- **Document extract**

First of all, it seems that all functions, regardless if they're engine functions or user functions, they get processed with the function "get_parms" on line 1748. This function parses a function's parameters and stores them in temporary buffers depending if they are strings or integers (line 50)
/* store current procedure arguments expanded values of type 'int' (see get_parms) */
static long nlist[10];
/* store current procedure arguments of type 'string' (idem) */
static char* slist[10];


Next, the first thing "get_parms" does is to clear these temporary registers, so they are guaranteed to be 0 / empty strings before parsing (line 1750)
  /* Clean-up parameters */
  memset(nlist, 0, 10 * sizeof (int));
  {
    int i = 0;
    for (; i < 10; i++)
      slist[i][0] = '\0';
  }


The function "get_parms" uses the function "decipher" defined on line 603, here you can see that when deciphering the special &return, &arg1 .. &arg8 variables, the &return variable is indeed a GLOBAL one, but the &arg variables are CONTEXT dependent on the current script! (Line 611)
//v1.08 special variables.
  if (dversion >= 108)
    {
      if (compare(variable, "&return"))
	return returnint;
      if (compare(variable, "&arg1"))
	return rinfo[script]->arg1;
      if (compare(variable, "&arg2"))
	return rinfo[script]->arg2;
      if (compare(variable, "&arg3"))
	return rinfo[script]->arg3;
      if (compare(variable, "&arg4"))
	return rinfo[script]->arg4;
      if (compare(variable, "&arg5"))
	return rinfo[script]->arg5;
      if (compare(variable, "&arg6"))
	return rinfo[script]->arg6;
      if (compare(variable, "&arg7"))
	return rinfo[script]->arg7;
      if (compare(variable, "&arg8"))
	return rinfo[script]->arg8;
      if (compare(variable, "&arg9"))

- **Data shown**
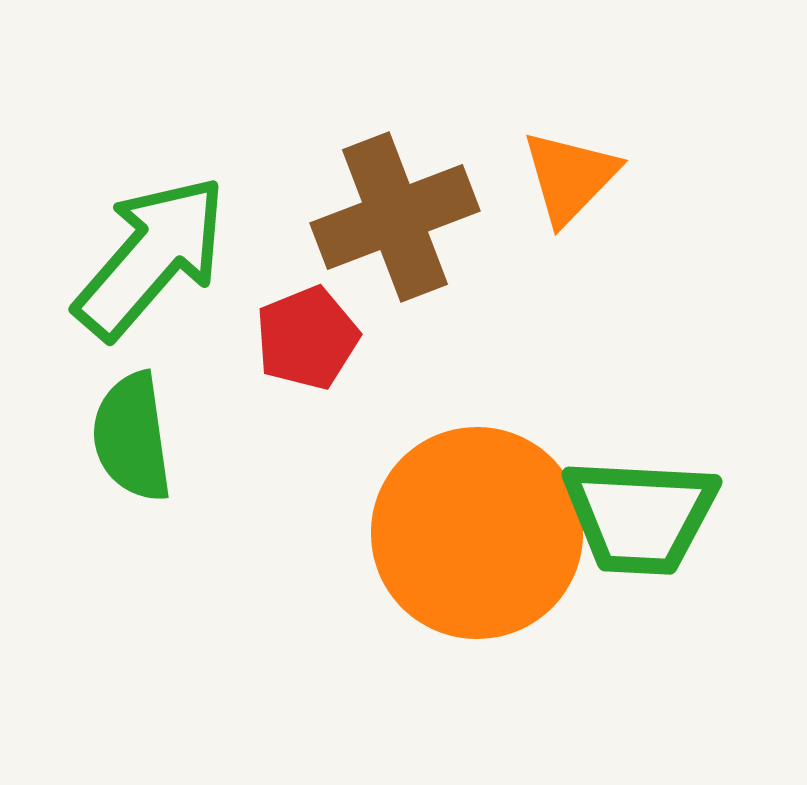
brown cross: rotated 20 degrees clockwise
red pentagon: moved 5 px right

- **Exercise objective**
Repeat, word for word, the entire passage about how function parameters and the special &return and &arg variables are parsed.

- **Result for this task**
First of all, it seems that all functions, regardless if they're engine functions or user functions, they get processed with the function "get_parms" on line 1748. This function parses a function's parameters and stores them in temporary buffers depending if they are strings or integers (line 50)
/* store current procedure arguments expanded values of type 'int' (see get_parms) */
static long nlist[10];
/* store current procedure arguments of type 'string' (idem) */
static char* slist[10];


Next, the first thing "get_parms" does is to clear these temporary registers, so they are guaranteed to be 0 / empty strings before parsing (line 1750)
  /* Clean-up parameters */
  memset(nlist, 0, 10 * sizeof (int));
  {
    int i = 0;
    for (; i < 10; i++)
      slist[i][0] = '\0';
  }


The function "get_parms" uses the function "decipher" defined on line 603, here you can see that when deciphering the special &return, &arg1 .. &arg8 variables, the &return variable is indeed a GLOBAL one, but the &arg variables are CONTEXT dependent on the current script! (Line 611)
//v1.08 special variables.
  if (dversion >= 108)
    {
      if (compare(variable, "&return"))
	return returnint;
      if (compare(variable, "&arg1"))
	return rinfo[script]->arg1;
      if (compare(variable, "&arg2"))
	return rinfo[script]->arg2;
      if (compare(variable, "&arg3"))
	return rinfo[script]->arg3;
      if (compare(variable, "&arg4"))
	return rinfo[script]->arg4;
      if (compare(variable, "&arg5"))
	return rinfo[script]->arg5;
      if (compare(variable, "&arg6"))
	return rinfo[script]->arg6;
      if (compare(variable, "&arg7"))
	return rinfo[script]->arg7;
      if (compare(variable, "&arg8"))
	return rinfo[script]->arg8;
      if (compare(variable, "&arg9"))